“Those are the stallions, accustomed to free gallops across their native plains. They cannot bear inaction. Some of them can hear the mares neighing in the adjoining boxes. And they answer them by neighing and beating their tails against the walls.”

She turned pale again while he spoke.

“Is it the sun again?” he inquired.

“The heat, the heat....”

Dark flushes dyed her cheeks, leaving them paler than before, with a feverish pallor. She tried to moisten her lips with the wet handkerchief; they were as dry as if the wind had cut them. The arm that rested on Andrea’s weighed heavily.

“Shall we enter that large building, Signor Andrea? At least we shall be out of the sun there. Do you know what I feel? Myriads of pricks under my skin, as close together and as sharp as needle-points. I think the cool shade will stop it.”
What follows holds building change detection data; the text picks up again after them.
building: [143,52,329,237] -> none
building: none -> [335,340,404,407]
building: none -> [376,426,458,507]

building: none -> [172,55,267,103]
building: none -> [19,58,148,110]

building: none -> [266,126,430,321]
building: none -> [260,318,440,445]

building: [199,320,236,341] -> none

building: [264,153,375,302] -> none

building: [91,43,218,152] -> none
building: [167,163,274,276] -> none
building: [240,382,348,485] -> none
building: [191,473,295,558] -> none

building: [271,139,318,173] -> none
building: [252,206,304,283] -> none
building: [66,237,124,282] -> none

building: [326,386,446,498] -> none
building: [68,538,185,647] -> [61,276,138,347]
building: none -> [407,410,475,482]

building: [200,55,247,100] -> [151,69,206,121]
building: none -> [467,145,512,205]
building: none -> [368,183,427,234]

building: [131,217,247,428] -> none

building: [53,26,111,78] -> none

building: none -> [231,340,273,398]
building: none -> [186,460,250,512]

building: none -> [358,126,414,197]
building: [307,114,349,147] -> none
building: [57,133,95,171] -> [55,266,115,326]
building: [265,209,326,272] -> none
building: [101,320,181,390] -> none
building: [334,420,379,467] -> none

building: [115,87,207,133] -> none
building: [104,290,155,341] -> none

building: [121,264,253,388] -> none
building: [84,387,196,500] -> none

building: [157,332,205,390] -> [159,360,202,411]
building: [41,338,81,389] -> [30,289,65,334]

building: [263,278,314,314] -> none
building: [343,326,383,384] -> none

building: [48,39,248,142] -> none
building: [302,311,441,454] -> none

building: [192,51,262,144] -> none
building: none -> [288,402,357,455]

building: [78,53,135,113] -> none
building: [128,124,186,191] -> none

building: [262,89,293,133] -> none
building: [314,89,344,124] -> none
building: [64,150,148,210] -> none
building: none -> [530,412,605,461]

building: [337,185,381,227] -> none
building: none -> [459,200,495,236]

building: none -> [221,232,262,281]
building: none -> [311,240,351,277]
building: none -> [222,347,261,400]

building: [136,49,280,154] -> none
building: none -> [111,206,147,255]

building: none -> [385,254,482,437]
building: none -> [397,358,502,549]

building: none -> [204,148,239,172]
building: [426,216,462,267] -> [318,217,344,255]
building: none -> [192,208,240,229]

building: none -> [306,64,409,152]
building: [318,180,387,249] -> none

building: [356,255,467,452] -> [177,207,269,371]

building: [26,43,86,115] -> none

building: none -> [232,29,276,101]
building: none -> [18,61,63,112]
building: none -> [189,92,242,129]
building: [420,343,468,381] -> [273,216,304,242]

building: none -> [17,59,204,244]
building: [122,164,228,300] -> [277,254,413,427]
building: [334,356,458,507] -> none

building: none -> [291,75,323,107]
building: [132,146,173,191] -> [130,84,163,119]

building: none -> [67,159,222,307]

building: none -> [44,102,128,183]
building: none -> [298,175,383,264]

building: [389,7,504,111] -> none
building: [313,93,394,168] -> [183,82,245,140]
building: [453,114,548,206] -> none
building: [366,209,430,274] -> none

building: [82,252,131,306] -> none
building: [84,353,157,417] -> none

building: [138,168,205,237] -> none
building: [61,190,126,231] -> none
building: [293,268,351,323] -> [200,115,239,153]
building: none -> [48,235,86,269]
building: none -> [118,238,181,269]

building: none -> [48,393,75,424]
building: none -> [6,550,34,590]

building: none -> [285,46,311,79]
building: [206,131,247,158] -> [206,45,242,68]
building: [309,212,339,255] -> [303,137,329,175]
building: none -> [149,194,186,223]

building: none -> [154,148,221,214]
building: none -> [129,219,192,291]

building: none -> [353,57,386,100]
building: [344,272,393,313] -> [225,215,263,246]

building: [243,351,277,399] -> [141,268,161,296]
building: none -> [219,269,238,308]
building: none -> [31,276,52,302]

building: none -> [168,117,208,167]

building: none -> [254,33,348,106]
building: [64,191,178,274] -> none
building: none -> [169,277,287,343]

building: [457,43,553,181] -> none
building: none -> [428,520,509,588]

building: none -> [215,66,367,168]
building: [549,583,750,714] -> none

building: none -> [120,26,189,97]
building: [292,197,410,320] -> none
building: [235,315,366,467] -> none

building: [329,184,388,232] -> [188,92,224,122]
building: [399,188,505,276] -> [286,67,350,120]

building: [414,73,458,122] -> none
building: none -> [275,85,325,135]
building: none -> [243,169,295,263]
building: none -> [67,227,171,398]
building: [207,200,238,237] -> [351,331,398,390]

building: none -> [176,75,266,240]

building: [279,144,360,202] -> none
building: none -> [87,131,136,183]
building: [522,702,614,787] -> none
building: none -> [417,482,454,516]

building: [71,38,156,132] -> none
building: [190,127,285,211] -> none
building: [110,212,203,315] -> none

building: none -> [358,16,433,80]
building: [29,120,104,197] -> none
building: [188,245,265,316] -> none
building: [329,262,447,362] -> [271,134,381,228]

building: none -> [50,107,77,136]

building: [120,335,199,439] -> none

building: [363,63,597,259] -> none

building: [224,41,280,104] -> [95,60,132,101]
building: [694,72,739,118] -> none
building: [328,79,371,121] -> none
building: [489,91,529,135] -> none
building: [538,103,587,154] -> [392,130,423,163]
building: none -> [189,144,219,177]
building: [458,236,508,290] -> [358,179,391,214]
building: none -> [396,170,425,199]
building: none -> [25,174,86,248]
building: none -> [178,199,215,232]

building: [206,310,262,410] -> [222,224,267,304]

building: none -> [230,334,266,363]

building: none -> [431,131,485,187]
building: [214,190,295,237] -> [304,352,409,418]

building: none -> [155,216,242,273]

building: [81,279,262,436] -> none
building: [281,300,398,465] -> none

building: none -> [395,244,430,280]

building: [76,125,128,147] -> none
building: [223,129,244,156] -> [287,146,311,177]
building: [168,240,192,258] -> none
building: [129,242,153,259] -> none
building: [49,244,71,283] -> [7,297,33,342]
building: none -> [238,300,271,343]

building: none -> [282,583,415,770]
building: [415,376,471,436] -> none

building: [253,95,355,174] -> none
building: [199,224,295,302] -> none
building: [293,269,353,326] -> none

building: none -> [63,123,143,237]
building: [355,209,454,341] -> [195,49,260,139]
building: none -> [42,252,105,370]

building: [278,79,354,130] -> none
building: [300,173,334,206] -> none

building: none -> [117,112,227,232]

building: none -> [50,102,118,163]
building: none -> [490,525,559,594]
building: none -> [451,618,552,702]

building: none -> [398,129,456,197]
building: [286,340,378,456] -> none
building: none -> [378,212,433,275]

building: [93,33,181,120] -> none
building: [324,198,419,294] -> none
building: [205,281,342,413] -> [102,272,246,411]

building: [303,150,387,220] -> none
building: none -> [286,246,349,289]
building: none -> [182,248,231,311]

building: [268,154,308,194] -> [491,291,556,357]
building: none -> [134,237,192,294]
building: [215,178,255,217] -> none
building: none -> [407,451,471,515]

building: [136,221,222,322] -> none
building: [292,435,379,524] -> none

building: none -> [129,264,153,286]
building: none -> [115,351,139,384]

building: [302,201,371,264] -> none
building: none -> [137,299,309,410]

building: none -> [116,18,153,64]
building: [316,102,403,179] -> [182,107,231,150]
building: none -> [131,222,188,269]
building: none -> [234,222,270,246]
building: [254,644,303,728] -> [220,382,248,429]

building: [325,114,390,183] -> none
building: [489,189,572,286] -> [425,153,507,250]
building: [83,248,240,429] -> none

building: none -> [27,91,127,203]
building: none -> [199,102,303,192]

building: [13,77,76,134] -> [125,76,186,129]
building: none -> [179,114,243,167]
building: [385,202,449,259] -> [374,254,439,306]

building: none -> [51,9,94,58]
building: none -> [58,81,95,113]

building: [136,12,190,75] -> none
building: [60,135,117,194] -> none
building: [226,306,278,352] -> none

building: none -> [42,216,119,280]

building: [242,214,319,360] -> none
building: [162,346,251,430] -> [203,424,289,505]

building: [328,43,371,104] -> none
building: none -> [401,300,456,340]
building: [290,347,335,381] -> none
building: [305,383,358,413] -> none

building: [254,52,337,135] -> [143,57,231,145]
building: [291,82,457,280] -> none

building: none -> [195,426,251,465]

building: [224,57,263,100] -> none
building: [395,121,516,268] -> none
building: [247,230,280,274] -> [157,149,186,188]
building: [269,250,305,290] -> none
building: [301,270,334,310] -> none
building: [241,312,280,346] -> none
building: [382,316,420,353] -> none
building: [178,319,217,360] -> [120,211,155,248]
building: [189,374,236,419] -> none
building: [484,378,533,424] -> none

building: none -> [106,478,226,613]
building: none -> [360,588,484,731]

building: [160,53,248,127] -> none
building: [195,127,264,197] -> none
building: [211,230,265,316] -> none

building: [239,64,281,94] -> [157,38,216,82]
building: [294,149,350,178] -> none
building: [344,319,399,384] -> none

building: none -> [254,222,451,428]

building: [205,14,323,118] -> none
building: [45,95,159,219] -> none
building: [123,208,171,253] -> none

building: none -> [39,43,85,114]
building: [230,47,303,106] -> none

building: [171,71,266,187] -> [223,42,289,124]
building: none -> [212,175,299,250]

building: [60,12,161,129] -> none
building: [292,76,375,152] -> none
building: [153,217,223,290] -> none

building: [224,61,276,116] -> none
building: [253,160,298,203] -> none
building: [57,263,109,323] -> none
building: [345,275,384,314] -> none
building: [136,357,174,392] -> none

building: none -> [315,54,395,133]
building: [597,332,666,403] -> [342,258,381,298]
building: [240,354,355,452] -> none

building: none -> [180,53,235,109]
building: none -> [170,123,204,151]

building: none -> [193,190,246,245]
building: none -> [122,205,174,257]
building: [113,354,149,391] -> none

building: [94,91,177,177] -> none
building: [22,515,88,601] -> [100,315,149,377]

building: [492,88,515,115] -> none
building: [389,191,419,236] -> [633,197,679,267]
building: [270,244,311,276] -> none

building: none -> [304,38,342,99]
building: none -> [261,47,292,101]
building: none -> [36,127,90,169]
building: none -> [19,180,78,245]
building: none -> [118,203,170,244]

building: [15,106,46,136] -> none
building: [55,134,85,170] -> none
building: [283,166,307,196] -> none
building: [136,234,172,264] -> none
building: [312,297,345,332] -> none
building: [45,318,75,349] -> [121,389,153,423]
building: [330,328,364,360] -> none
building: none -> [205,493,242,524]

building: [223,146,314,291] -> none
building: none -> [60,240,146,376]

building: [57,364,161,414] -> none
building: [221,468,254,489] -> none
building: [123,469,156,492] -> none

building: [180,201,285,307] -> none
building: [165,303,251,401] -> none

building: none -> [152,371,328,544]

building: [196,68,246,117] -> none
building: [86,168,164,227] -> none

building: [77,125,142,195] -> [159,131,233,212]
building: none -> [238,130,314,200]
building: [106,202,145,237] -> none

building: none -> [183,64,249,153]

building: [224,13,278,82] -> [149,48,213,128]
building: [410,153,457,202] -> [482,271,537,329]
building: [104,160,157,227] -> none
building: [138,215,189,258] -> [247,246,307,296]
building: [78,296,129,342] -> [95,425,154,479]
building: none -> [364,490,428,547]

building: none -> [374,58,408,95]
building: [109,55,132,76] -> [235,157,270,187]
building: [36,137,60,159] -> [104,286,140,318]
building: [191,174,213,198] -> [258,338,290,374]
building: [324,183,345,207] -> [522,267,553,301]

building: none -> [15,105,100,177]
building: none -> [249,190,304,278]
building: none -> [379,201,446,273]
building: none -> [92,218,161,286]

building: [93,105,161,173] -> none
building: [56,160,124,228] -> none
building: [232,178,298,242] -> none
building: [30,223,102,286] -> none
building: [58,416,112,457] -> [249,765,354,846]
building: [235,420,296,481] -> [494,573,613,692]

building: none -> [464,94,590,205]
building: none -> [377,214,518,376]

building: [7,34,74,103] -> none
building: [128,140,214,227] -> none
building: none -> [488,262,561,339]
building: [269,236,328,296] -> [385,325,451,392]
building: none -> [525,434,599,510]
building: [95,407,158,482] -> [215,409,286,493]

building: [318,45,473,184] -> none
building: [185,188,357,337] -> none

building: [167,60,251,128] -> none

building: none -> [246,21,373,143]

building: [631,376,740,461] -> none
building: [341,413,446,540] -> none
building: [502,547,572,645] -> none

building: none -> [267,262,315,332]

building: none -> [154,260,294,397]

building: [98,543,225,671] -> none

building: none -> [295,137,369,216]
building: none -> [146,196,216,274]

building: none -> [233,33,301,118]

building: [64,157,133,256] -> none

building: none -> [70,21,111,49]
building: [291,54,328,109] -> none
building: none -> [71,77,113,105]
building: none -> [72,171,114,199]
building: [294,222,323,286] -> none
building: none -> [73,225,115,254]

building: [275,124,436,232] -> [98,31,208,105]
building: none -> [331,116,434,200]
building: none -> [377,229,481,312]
They entered a sort of large ground-floor barn with a slanting roof, where every species of domestic animal disported itself in cages or little hutches. The grave white rabbits, with their pink noses and comic, pendant ears, were rolled up like bundles of cotton-wool at the back of their hutches. You could not see them without stooping, and then they edged still farther back in terror at not being able to run away. The fowls had a long compartment to themselves, a large wired pen, divided into many smaller ones. Big, fat, and motionless, their round eyes, watchful, disappeared now and then under the yellowish, flabby membrane that covered them. They butted their heads against the wire and pecked languidly at bran and barley prepared in little troughs for them, pecking at each other under the wing and cackling loudly, as if that cry were the yawn of a much bored fowl. The turkeys wore a more serious aspect; they never stirred, maintaining their dignified composure.

“Look, Lucia; I always think that turkey-hens pipe for their chicks out in the world.”

“I have never seen one before. Are there no doves here?”

“No, only animals for agricultural purposes. Doves are luxuries. Are you fond of them?”